I'm trying to copy a single day's worth of data from one date partitioned table into a new date partitoined table that I have not yet created. My hope is that BigQuery would simply create the date-partitioned destination table for me like it usually does for the non-date-partitioned case.
Using BigQuery CLI, here's my command:
bq cp mydataset.sourcetable\$20161231 mydataset.desttable\$20161231
Here's the output of that command:
BigQuery error in cp operation: Error processing job
'myproject:bqjob_bqjobid': Partitioning specification must be provided
in order to create partitioned table
I've tried doing something similar using the python SDK: running a select command on a date partitioned table (which selects data from only one date partition) and saving the results into a new destination table (which I hope would also be date partitioned). The job fails with the same error:
{u'message': u'Partitioning specification must be provided in order to
create partitioned table', u'reason': u'invalid'}
Clearly I need to add a partitioning specification, but I couldn't find any documentation on how to do so.

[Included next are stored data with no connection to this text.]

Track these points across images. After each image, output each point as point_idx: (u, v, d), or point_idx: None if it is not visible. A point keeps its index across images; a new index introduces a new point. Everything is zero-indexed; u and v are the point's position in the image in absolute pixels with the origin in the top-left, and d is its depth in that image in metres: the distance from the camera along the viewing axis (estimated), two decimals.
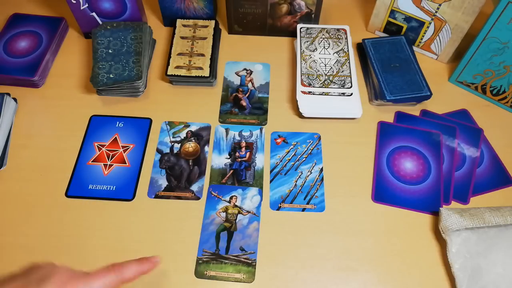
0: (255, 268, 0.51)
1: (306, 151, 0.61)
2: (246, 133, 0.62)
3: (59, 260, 0.51)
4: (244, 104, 0.65)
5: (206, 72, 0.65)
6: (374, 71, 0.65)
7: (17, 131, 0.62)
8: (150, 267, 0.43)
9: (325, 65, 0.65)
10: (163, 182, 0.58)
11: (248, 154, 0.60)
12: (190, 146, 0.61)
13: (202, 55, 0.67)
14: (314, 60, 0.66)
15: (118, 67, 0.64)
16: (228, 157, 0.60)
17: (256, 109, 0.65)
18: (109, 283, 0.40)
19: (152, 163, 0.59)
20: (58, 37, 0.72)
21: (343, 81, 0.63)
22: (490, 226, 0.51)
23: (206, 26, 0.71)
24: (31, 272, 0.40)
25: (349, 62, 0.65)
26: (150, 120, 0.63)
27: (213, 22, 0.71)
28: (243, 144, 0.61)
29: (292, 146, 0.61)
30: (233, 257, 0.52)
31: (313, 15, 0.71)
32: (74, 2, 0.66)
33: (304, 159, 0.60)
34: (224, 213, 0.55)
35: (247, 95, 0.66)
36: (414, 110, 0.65)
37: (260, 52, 0.72)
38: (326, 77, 0.64)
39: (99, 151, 0.60)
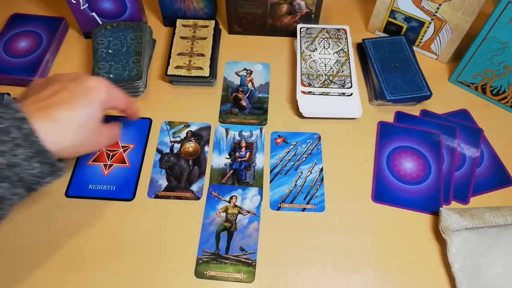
0: (255, 268, 0.51)
1: (306, 151, 0.61)
2: (246, 133, 0.62)
3: (59, 260, 0.51)
4: (244, 104, 0.65)
5: (206, 72, 0.65)
6: (374, 71, 0.65)
7: None
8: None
9: (325, 65, 0.65)
10: (163, 182, 0.58)
11: (248, 154, 0.60)
12: (190, 146, 0.61)
13: (202, 55, 0.67)
14: (314, 60, 0.66)
15: (118, 67, 0.64)
16: (228, 157, 0.60)
17: (256, 109, 0.65)
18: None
19: (152, 163, 0.59)
20: (58, 37, 0.72)
21: (343, 81, 0.63)
22: (490, 226, 0.51)
23: (206, 26, 0.71)
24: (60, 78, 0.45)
25: (349, 62, 0.66)
26: (150, 120, 0.63)
27: (213, 22, 0.71)
28: (243, 144, 0.61)
29: (292, 146, 0.61)
30: (233, 257, 0.52)
31: (313, 15, 0.71)
32: (74, 2, 0.66)
33: (304, 159, 0.60)
34: (224, 213, 0.55)
35: (247, 95, 0.66)
36: (414, 110, 0.65)
37: (260, 52, 0.72)
38: (326, 77, 0.64)
39: (99, 151, 0.60)
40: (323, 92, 0.63)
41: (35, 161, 0.38)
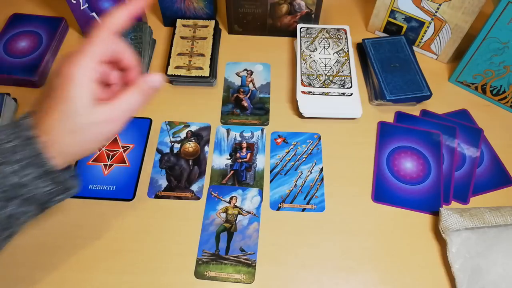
0: (255, 269, 0.51)
1: (306, 151, 0.61)
2: (247, 134, 0.62)
3: (59, 260, 0.51)
4: (246, 104, 0.65)
5: (206, 72, 0.65)
6: (374, 71, 0.65)
7: None
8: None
9: (325, 65, 0.65)
10: (163, 182, 0.58)
11: (249, 155, 0.60)
12: (190, 146, 0.61)
13: (202, 55, 0.67)
14: (314, 60, 0.66)
15: None
16: (229, 157, 0.60)
17: (257, 110, 0.65)
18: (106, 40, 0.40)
19: (152, 163, 0.59)
20: (58, 37, 0.72)
21: (343, 81, 0.63)
22: (490, 226, 0.51)
23: (206, 26, 0.71)
24: None
25: (349, 62, 0.65)
26: (150, 120, 0.63)
27: (213, 22, 0.71)
28: (244, 145, 0.61)
29: (292, 146, 0.61)
30: (233, 258, 0.52)
31: (313, 15, 0.71)
32: (74, 2, 0.66)
33: (304, 159, 0.60)
34: (224, 213, 0.55)
35: (248, 95, 0.66)
36: (414, 110, 0.65)
37: (260, 52, 0.72)
38: (326, 77, 0.64)
39: (99, 151, 0.60)
40: (323, 92, 0.63)
41: (44, 180, 0.37)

You need to create the partitioned destination table first (as per the docs):
If you want to copy a partitioned table into another partitioned
table, the partition specifications for the source and destination
tables must match.
So, just create the destination partitioned table before you start copying. If you can't be bothered specifying the schema, you can create the destination partitioned table like so:
bq mk --time_partitioning_type=DAY mydataset.temps
Then, use a query instead of a copy to write to the destination table. The schema will be copied with it:
bq query --allow_large_results --replace --destination_table 'mydataset.temps$20160101''SELECT * from `source`'